Bulletin of Canadian Petroleum Geology
Vol. 27 (1979), No. 3. (September), Pages 360-394

Structural Evolution of the Hosmer Thrust Sheet, Southeastern British Columbia

Gary L. Benvenuto, Raymond A. Price

ABSTRACT

The Hosmer thrust sheet is the structurally highest and westernmost component of the Cordilleran foreland thrust zone in the Fernie area. The thrust sheet comprises a sequence of middle Proterozoic to early Mesozoic unmetamorphosed sedimentary rocks up to 18 km thick. It was segmented into five major blocks by differential movements across prominent transverse and longitudinal faults as it was displaced first northeastward (8 km) and then southeastward (12 km) on the Hosmer thrust. The Hosmer nappe forms the leading edge of the sheet, and is a faulted overturned anticline separated by two right-hand tear faults into three segments that strike northwest, northeast and north. The entire thrust sheet was offset by later displacement (8 km) on the southwest-dipping Rocky Mountain Trench normal fault. Individual northeast-plunging structures in the Purcell Mountains west of the normal fault can be matched with their counterparts in the footwall of the normal fault in the Rocky Mountains where they are exposed at a lower structural level.

The Hosmer thrust formed across a northwest-dipping (20°) monocline. About 6 km of Cambrian to Middle Devonian strata that accumulated on the north side of the monocline as it formed are overlapped by Upper Devonian strata along an unconformity that bevels the Proterozoic Purcell Supergroup on the crest of the monocline.
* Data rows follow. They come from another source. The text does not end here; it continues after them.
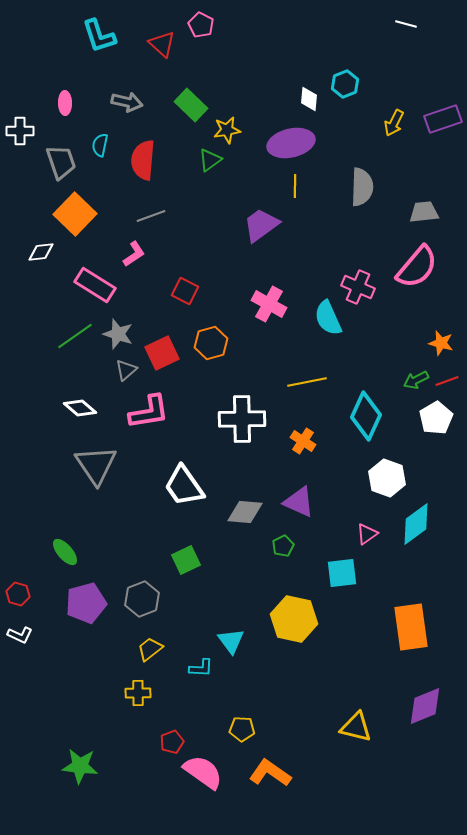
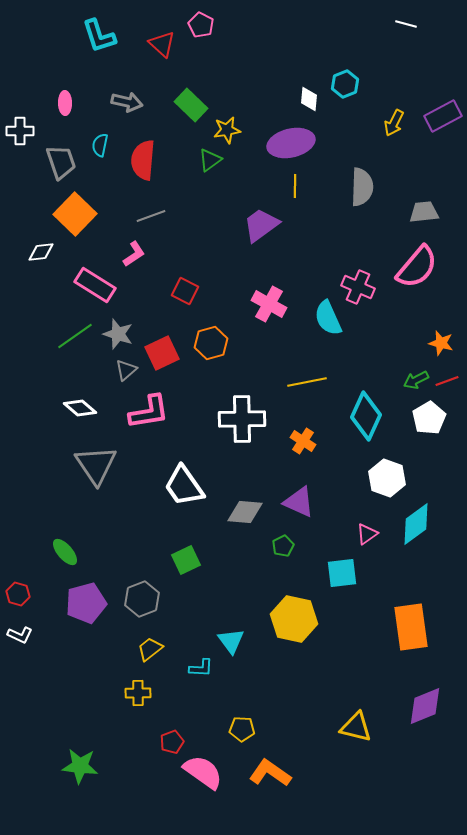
purple rectangle at (443, 119): moved 3 px up; rotated 9 degrees counterclockwise
white pentagon at (436, 418): moved 7 px left
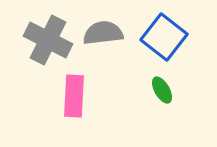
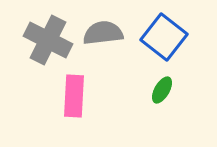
green ellipse: rotated 60 degrees clockwise
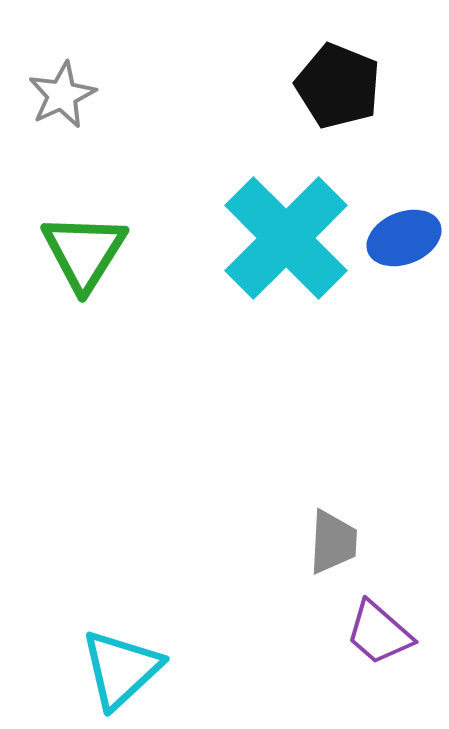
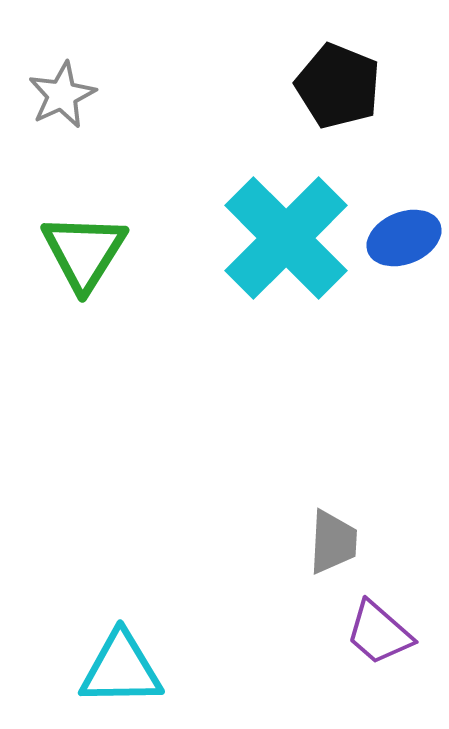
cyan triangle: rotated 42 degrees clockwise
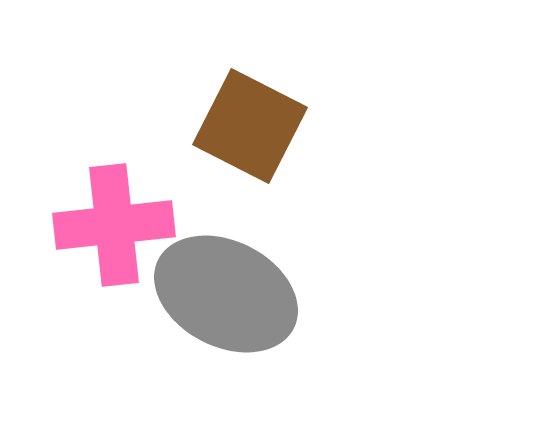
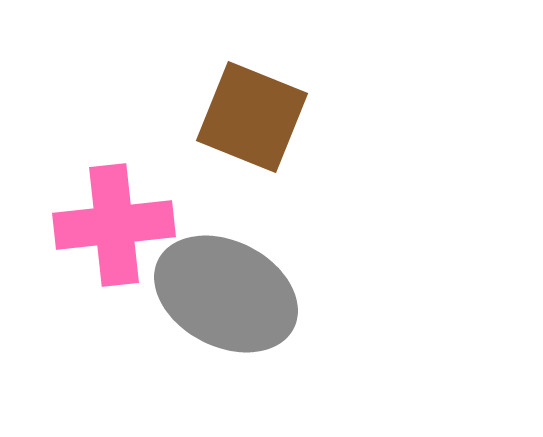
brown square: moved 2 px right, 9 px up; rotated 5 degrees counterclockwise
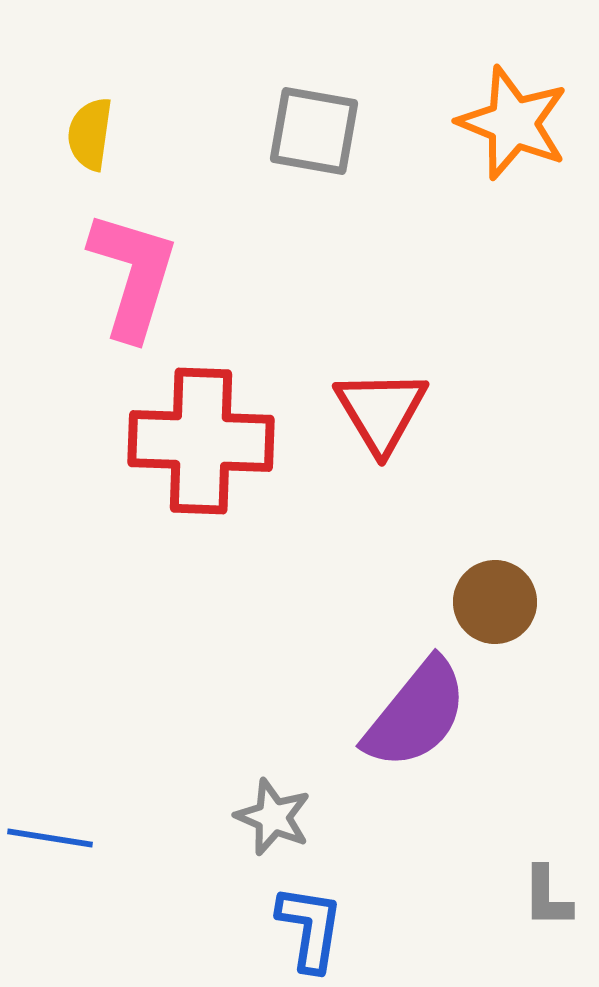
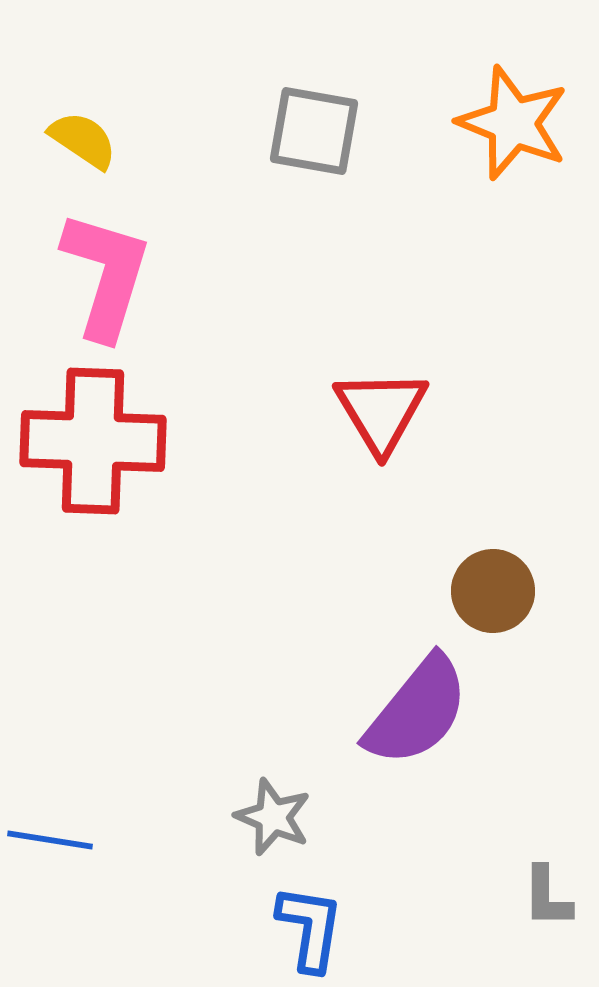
yellow semicircle: moved 7 px left, 6 px down; rotated 116 degrees clockwise
pink L-shape: moved 27 px left
red cross: moved 108 px left
brown circle: moved 2 px left, 11 px up
purple semicircle: moved 1 px right, 3 px up
blue line: moved 2 px down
The sinuous trace of the Hosmer thrust makes it possible to construct geological maps of the hanging wall and footwall. Southeast of the monocline the thrust follows a bedding-glide zone at the base of the Purcell Supergroup that is linked by a single "step" (or ramp) to a bedding-glide zone in Jurassic shales; however, north of the monocline the same bedding-glide zone in the Purcell Supergroup is linked to the glide zone in the Jurassic shales by three successive "steps" separating these bedding-glide zones from others in Cambrian shales and Devonian gypsum (that occur only north of the monocline). This produced a northeastward right-hand deflection of the "step" through the upper Paleozoic rocks in and beneath the Hosmer nappe, and it is responsible for the structural re-entrant that occurs between the northern and southern parts of the nappe.

During northeastward displacement of the thrust sheet, the northeast-trending Moyie-Dibble fault formed along the flank of the monocline as the locus of vertical adjustment between the thicker and thinner parts of the sheet. It propagated eastward through the Hosmer nappe as a right-hand reverse fault when the direction of displacement of the northern part of the thrust sheet changed from northeast to southeast, and the part of the Hosmer thrust fault south of the monocline became inactive.